Risk of 'data dumping' during transition to Government Security Classifications Policy (GSCP)

Auriga Consulting Ltd (Auriga), the data, ICT and security consultancy, has warned that public and private sector organisations could resort to reclassification in haste, or 'data dumping', in a bid to comply with the new Government Security Classifications Policy (GSCP). Central Government and their private sector suppliers have just nine months to transition from using the current six tiers of protective markings to three. Although the new system promises to simplify classification, the process could prove painful in the short term as organisations reevaluate data, assign categories and adjust their risk management posture.

The GSCP forms part of the Civil Service Reform Plan published in June 2013 which includes provisions for the simplification of security classifications and their risk-informed application. The current Government Protective Marking System (GPMS) will be superseded by GSCP, with the six tiers of TOP SECRET, SECRET, CONFIDENTIAL, RESTRICTED, PROTECT and UNCLASSIFIED being replaced by three: TOP SECRET, SECRET and OFFICIAL. The GSCP aims to reduce the complexity of data classification for government Departments, Agencies and their private sector suppliers. Finalised by Francis Maude, Minister for the Cabinet Office, in December 2012 with an anticipated launch of summer 2013, the new classifications policy gives organisations less than a year to complete transition planning before the go-live date of April 2014.

Transition to GSCP is further complicated by an overreliance on existing protective markings which has seen the six tiers used as the basis for the formulation of Departmental risk management policy.
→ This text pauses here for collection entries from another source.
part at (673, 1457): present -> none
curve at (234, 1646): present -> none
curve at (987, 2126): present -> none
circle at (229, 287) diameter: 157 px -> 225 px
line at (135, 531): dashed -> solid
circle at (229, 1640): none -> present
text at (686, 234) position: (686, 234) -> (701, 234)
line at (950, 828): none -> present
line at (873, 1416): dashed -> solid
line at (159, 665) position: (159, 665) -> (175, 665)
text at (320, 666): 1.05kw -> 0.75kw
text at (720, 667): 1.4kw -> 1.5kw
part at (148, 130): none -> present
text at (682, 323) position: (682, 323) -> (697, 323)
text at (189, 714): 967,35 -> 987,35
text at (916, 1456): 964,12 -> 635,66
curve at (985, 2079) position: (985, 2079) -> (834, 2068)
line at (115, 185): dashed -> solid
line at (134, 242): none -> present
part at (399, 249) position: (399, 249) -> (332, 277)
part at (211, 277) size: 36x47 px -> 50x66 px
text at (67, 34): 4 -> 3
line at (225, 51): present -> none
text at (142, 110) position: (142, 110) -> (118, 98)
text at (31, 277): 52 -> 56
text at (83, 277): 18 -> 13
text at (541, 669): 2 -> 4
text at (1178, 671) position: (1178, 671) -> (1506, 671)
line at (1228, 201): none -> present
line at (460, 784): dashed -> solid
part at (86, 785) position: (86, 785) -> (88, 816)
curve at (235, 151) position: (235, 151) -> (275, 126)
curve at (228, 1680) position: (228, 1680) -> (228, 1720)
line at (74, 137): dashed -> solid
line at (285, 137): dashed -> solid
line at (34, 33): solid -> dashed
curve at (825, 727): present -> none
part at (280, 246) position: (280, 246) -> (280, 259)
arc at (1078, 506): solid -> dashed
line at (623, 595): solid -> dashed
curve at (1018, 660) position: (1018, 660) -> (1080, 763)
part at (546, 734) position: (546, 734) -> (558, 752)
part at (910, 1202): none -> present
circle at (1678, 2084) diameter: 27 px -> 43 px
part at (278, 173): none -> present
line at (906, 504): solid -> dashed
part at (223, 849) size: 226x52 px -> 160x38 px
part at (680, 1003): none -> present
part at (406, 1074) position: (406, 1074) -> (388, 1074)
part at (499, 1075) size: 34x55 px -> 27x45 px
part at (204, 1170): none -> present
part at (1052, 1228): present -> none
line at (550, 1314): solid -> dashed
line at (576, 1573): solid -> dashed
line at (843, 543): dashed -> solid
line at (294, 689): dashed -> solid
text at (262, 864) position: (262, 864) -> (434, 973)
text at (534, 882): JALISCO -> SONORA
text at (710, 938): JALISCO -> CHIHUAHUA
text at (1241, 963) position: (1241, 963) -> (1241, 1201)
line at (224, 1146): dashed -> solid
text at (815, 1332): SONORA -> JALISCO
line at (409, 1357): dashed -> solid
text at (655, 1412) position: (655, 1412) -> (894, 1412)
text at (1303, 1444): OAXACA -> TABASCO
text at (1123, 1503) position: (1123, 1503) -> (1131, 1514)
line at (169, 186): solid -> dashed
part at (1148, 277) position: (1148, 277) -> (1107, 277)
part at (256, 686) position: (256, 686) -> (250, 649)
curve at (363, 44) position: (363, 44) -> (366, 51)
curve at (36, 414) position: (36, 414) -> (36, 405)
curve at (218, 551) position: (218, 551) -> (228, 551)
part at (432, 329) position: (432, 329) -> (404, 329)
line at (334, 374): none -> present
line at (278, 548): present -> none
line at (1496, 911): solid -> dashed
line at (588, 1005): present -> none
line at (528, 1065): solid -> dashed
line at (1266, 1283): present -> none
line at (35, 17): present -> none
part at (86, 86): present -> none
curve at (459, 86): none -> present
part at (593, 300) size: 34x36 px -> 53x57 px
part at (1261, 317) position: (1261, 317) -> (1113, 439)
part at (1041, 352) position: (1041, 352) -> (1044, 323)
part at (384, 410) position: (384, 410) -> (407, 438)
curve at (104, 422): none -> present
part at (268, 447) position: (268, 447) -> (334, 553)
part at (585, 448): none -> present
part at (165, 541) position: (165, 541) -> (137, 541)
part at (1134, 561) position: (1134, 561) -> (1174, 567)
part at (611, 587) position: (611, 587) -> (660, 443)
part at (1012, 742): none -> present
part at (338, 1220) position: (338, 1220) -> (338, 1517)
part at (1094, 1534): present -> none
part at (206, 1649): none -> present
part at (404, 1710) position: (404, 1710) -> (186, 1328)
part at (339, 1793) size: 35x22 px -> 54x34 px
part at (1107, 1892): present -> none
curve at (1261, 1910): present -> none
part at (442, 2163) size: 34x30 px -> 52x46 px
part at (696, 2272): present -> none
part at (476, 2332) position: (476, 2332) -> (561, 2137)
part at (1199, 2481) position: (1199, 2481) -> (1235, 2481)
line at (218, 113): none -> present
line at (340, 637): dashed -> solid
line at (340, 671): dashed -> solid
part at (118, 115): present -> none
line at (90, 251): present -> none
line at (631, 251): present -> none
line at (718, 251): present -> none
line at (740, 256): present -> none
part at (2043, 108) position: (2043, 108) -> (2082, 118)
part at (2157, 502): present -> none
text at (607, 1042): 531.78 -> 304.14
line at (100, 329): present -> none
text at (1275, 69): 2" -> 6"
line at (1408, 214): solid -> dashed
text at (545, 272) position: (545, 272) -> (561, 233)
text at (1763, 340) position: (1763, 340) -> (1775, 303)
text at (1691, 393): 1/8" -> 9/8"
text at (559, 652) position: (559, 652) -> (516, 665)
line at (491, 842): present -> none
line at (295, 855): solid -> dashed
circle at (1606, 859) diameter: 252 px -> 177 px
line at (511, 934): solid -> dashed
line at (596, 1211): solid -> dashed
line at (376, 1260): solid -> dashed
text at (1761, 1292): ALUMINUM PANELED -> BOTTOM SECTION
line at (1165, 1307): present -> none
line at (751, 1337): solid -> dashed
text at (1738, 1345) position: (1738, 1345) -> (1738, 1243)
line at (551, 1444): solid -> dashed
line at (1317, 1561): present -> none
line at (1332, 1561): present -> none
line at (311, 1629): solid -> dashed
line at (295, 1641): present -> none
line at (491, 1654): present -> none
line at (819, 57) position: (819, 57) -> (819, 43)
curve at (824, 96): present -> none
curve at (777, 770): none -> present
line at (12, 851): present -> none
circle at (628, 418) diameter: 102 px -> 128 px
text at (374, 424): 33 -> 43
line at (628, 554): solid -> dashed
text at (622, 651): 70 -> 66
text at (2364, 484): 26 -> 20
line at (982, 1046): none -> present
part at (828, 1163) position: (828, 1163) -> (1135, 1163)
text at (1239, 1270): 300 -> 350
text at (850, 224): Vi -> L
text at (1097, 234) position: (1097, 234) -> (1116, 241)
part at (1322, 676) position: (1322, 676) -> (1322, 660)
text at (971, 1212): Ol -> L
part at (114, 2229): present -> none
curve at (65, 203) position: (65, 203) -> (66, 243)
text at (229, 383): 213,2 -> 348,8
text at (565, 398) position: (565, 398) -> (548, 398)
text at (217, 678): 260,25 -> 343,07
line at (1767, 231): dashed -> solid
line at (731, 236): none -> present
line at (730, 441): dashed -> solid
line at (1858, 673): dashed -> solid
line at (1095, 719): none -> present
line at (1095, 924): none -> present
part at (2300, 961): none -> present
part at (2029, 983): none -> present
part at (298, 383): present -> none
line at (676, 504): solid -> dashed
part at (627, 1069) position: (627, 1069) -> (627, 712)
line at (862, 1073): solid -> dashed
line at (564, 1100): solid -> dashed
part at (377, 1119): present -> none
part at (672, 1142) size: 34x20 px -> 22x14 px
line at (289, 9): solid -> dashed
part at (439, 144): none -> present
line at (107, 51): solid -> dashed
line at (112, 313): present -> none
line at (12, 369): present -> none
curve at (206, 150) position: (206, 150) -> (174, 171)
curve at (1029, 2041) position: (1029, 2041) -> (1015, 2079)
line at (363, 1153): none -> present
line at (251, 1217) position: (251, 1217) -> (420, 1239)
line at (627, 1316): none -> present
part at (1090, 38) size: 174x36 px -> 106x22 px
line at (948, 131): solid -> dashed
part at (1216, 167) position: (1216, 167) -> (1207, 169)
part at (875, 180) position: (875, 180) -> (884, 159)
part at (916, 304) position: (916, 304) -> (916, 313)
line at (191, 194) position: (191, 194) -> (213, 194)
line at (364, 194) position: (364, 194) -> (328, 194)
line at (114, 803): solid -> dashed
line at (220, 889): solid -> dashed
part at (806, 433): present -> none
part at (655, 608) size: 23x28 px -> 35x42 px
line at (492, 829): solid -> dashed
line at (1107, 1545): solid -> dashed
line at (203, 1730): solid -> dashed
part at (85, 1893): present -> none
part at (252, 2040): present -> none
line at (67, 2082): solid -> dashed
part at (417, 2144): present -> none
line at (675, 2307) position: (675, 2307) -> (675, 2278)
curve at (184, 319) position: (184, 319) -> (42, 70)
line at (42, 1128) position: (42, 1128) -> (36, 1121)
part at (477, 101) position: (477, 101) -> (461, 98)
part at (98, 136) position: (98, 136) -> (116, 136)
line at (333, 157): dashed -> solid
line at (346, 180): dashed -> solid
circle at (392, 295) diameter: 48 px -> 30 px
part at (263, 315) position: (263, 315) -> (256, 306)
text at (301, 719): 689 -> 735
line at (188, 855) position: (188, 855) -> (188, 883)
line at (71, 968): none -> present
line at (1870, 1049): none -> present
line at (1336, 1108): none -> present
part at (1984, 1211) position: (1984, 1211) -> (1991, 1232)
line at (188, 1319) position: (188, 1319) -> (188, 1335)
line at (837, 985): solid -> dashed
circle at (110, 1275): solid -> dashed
Government Departments and Agencies that have used the current protective marking system to direct risk management processes will no longer be able to rely on this for OFFICIAL assets, which will not be labeled by default. A taxonomy will need to be put in place to help direct the underpinning risk management processes and create a more informed risk-driven approach to management. However, data-type alone will not be enough for Departments to employ an appropriate approach to risk management; consideration will also have to be given to, for example, business objectives, legal obligations, and social remit or operational requirements in order to provide the necessary context to support a truly informed risk-driven approach to management.

The GSCP presents a real opportunity for Government Departments, Agencies and their private sector suppliers. "A data classification system should be an integral aspect of any organisation's data lifecycle processes, with the approach to risk management, and the necessary level of assurance, shaped by the characteristics of each classification. The GSCP can help Departments and Agencies realise the business and security benefits of this, but only if data classification is well thought-through, effectively integrated with the organisation's data lifecycle processes, and not done in haste," said Geoff Eden, Subject Matter Expert, Auriga.

"Departmental planning will have to be meticulous where possible and involve substantial business and process change in order to realise more effective working practices and the required cultural change and reform that the policy is hoping to deliver. That takes time and patience but GSCP is essentially a form of transition and change management. Transition, transformation and change management are a key part of what we do under our ShieldACL offering. We have engaged GSCP experts involved in the initial development of the new classifications policy and they, together with our complementary team of CLAS and CESG Certified Professional (CCP) consultants, Business Analysts and Technical Architects, are able to advise upon transition planning, assist with transitioning and provide effective risk-informed implementation," said Louise T. Dunne, Managing Director, Auriga.